■ Page-level text extractions:

•••

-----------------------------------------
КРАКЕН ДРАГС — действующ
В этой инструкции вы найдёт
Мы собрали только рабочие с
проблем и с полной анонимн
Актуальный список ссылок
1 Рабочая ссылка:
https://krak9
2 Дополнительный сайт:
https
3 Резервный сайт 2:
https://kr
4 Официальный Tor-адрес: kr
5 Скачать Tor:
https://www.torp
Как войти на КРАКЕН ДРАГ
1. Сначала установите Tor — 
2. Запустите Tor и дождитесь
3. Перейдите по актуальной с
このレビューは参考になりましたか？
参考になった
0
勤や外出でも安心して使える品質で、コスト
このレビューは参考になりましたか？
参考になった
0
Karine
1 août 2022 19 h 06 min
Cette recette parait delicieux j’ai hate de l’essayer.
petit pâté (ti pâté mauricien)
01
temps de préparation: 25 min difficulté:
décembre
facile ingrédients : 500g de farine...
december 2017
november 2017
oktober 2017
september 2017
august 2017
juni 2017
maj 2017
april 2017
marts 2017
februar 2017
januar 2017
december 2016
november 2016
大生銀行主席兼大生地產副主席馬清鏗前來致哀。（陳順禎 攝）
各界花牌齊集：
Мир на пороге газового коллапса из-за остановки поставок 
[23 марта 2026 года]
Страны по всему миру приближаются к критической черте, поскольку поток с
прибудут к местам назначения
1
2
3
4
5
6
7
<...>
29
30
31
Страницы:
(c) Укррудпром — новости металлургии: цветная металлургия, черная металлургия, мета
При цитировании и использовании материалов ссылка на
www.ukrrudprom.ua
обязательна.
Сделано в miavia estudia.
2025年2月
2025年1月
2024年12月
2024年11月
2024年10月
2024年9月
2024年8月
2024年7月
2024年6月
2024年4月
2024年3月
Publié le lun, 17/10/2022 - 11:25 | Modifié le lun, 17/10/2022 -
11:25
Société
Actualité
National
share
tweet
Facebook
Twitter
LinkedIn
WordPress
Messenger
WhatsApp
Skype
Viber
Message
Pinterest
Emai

•••

■ Work instructions:
The reply must repeat all of the records precisely.

■ Task result:
-----------------------------------------
КРАКЕН ДРАГС — действующ
В этой инструкции вы найдёт
Мы собрали только рабочие с
проблем и с полной анонимн
Актуальный список ссылок
1 Рабочая ссылка:
https://krak9
2 Дополнительный сайт:
https
3 Резервный сайт 2:
https://kr
4 Официальный Tor-адрес: kr
5 Скачать Tor:
https://www.torp
Как войти на КРАКЕН ДРАГ
1. Сначала установите Tor — 
2. Запустите Tor и дождитесь
3. Перейдите по актуальной с
このレビューは参考になりましたか？
参考になった
0
勤や外出でも安心して使える品質で、コスト
このレビューは参考になりましたか？
参考になった
0
Karine
1 août 2022 19 h 06 min
Cette recette parait delicieux j’ai hate de l’essayer.
petit pâté (ti pâté mauricien)
01
temps de préparation: 25 min difficulté:
décembre
facile ingrédients : 500g de farine...
december 2017
november 2017
oktober 2017
september 2017
august 2017
juni 2017
maj 2017
april 2017
marts 2017
februar 2017
januar 2017
december 2016
november 2016
大生銀行主席兼大生地產副主席馬清鏗前來致哀。（陳順禎 攝）
各界花牌齊集：
Мир на пороге газового коллапса из-за остановки поставок 
[23 марта 2026 года]
Страны по всему миру приближаются к критической черте, поскольку поток с
прибудут к местам назначения
1
2
3
4
5
6
7
<...>
29
30
31
Страницы:
(c) Укррудпром — новости металлургии: цветная металлургия, черная металлургия, мета
При цитировании и использовании материалов ссылка на
www.ukrrudprom.ua
обязательна.
Сделано в miavia estudia.
2025年2月
2025年1月
2024年12月
2024年11月
2024年10月
2024年9月
2024年8月
2024年7月
2024年6月
2024年4月
2024年3月
Publié le lun, 17/10/2022 - 11:25 | Modifié le lun, 17/10/2022 -
11:25
Société
Actualité
National
share
tweet
Facebook
Twitter
LinkedIn
WordPress
Messenger
WhatsApp
Skype
Viber
Message
Pinterest
Emai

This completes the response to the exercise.